» **CONSIGNE A**: Repérez dans les entrées toutes les lignes où figure le mot « positioned », puis recopiez-les.

» **TEXTE À EXAMINER**:
---+---

# à emporter / à l'emporter (helvétisme)



## raphaelenka

Petite remarque, en Suisse, il y a un helvétisme assez drôle:
si vous achetez votre pizza mais que vous ne la mangez pas sur place on dit:

Je prends la pizza à l'emporter

ce "l'" ne se rapporte à rien et je me demande d'où il sort

*Note des modérateurs :* Ce post-ci vient du fil sur mener / amener / emmener / ramener. Plusieurs fils ont en outre été fusionnés pour créer celui-ci.


----------



## Fred_C

Bonjour à tous.
Cette contribution est très ancienne, mais elle m'a "interpellé" .
Je comprendrais cette expression si on l'orthographiait "à l'emportée".
Y a-t-il un Suisse pour me dire si j'ai tort ?


----------



## Anne345

[…]

Quant à la pizza "à l'emporter", le nom _emporter_ n'a-t-il pas existé comme existe _porter ? _


----------



## Embonpoint

Les restaurants de pizza ont parfois des panneaux qui disent "à emporter" et "à l'emporter."

Je voudrais savoir quelle est la forme correcte. Pour moi, "à l'emporter" est faux, mais je me demande si c'est une tournure acceptée dans certains regions. Pour cette raison, j'espère entendre l'avis des francophones de plusiers pays.


----------



## Donaldos

D'après Wikipedia.



> *À l'emporter au lieu de à emporter*
> Il n'est pas rare de voir des commerçants suisses afficher la mention « à l'emporter », par exemple, une pizza à l'emporter en Suisse, et une pizza à emporter en France.



En France, je n'ai jamais vu _à l'emporter_.


----------



## DearPrudence

En France, je n'ai jamais vu "*à l'emporter*" et j'aurais dit que cette tournure est fausse. Mais maintenant, j'attends l'avis d'autres régions francophones


----------



## matoupaschat

Jamais vu "à *l'*emporter" en Belgique non plus.


----------



## Embonpoint

Justement, c'est à Genève que je le vois partout. Est-ce que c'est acceptable en Suisse, ou c'est seulement une erreur?

---+---

» **CONSIGNE B**:
Pour chacune des affirmations suivantes, dites si elle concorde avec la discussion sur « à l'emporter ». Répondez par oui ou par non, en citant mot pour mot le passage qui tranche.
(i) Pour raphaelenka, le « l' » de « à l'emporter » renvoie à la pizza.
(ii) Embonpoint voit l'expression partout à Genève.
(iii) Fred_C comprendrait l'expression si elle s'écrivait « à l'emportée ».

Données recueillies

---+---

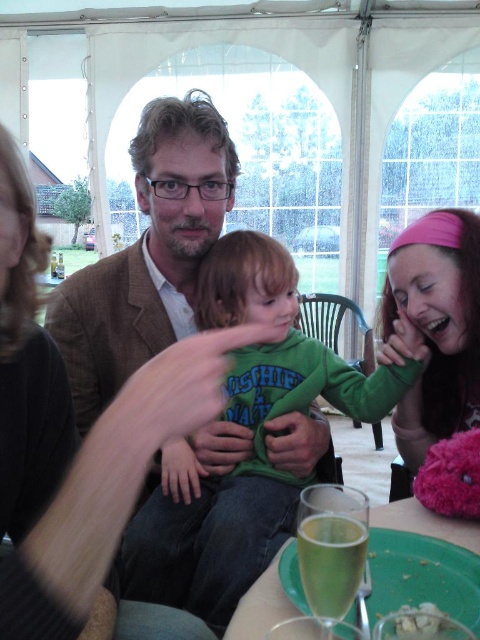
Question: Can you confirm if green cotton shirt at center is positioned above pink fabric headband at lower right?

Choices:
 (A) yes
 (B) no

Answer: (B)

Question: Based on their relative distances, which object is farther from the green cotton shirt at center?

Choices:
 (A) green plastic plate at lower center
 (B) pink fabric headband at lower right

Answer: (A)

Question: Considering the relative positions of pink fabric headband at lower right and green plastic plate at lower center in the image provided, where is pink fabric headband at lower right located with respect to green plastic plate at lower center?

Choices:
 (A) right
 (B) left

Answer: (A)

Question: Which point is closer to the camera?

Choices:
 (A) green plastic plate at lower center
 (B) green cotton shirt at center

Answer: (A)

Question: Which object is positioned farthest from the pink fabric headband at lower right?

Choices:
 (A) green cotton shirt at center
 (B) green plastic plate at lower center

Answer: (B)

Question: Can you confirm if pink fabric headband at lower right is bigger than green plastic plate at lower center?

Choices:
 (A) no
 (B) yes

Answer: (B)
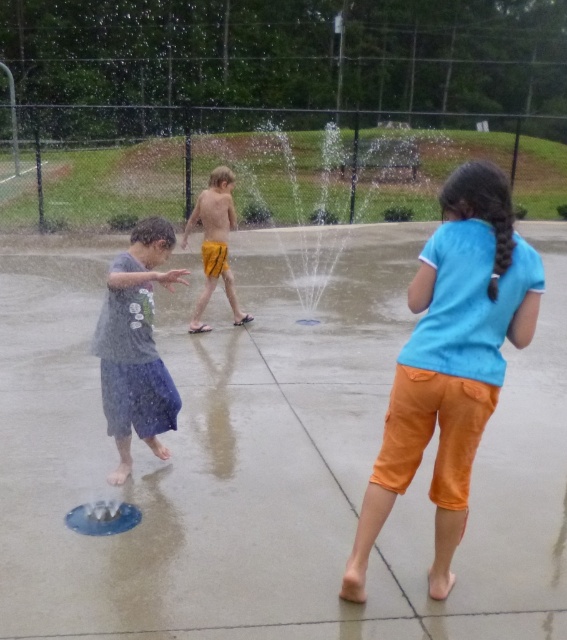
Question: Which point appears farthest from the camera in this image?

Choices:
 (A) (112, 417)
 (B) (200, 323)

Answer: (B)

Question: Which point is closer to the camera taking this photo?

Choices:
 (A) (486, 339)
 (B) (130, 240)
 (C) (211, 196)

Answer: (A)

Question: Is blue cotton shirt at center smaller than gray cotton shirt at left?

Choices:
 (A) yes
 (B) no

Answer: (B)

Question: Is gray cotton shirt at left positioned in front of yellow matte shorts at center?

Choices:
 (A) yes
 (B) no

Answer: (A)

Question: Estimate the real-world distances between objects in this image. Which object is closer to the blue cotton shirt at center?

Choices:
 (A) gray cotton shirt at left
 (B) yellow matte shorts at center

Answer: (A)

Question: Can you confirm if blue cotton shirt at center is positioned above gray cotton shirt at left?

Choices:
 (A) no
 (B) yes

Answer: (A)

---+---

» **RÉPONSE ATTENDUE A**:
Question: Can you confirm if green cotton shirt at center is positioned above pink fabric headband at lower right?
Question: Which object is positioned farthest from the pink fabric headband at lower right?
Question: Is gray cotton shirt at left positioned in front of yellow matte shorts at center?
Question: Can you confirm if blue cotton shirt at center is positioned above gray cotton shirt at left?

» **RÉPONSE ATTENDUE B**:
(i) Non : « ce "l'" ne se rapporte à rien »
(ii) Oui : « c'est à Genève que je le vois partout »
(iii) Oui : « Je comprendrais cette expression si on l'orthographiait "à l'emportée" »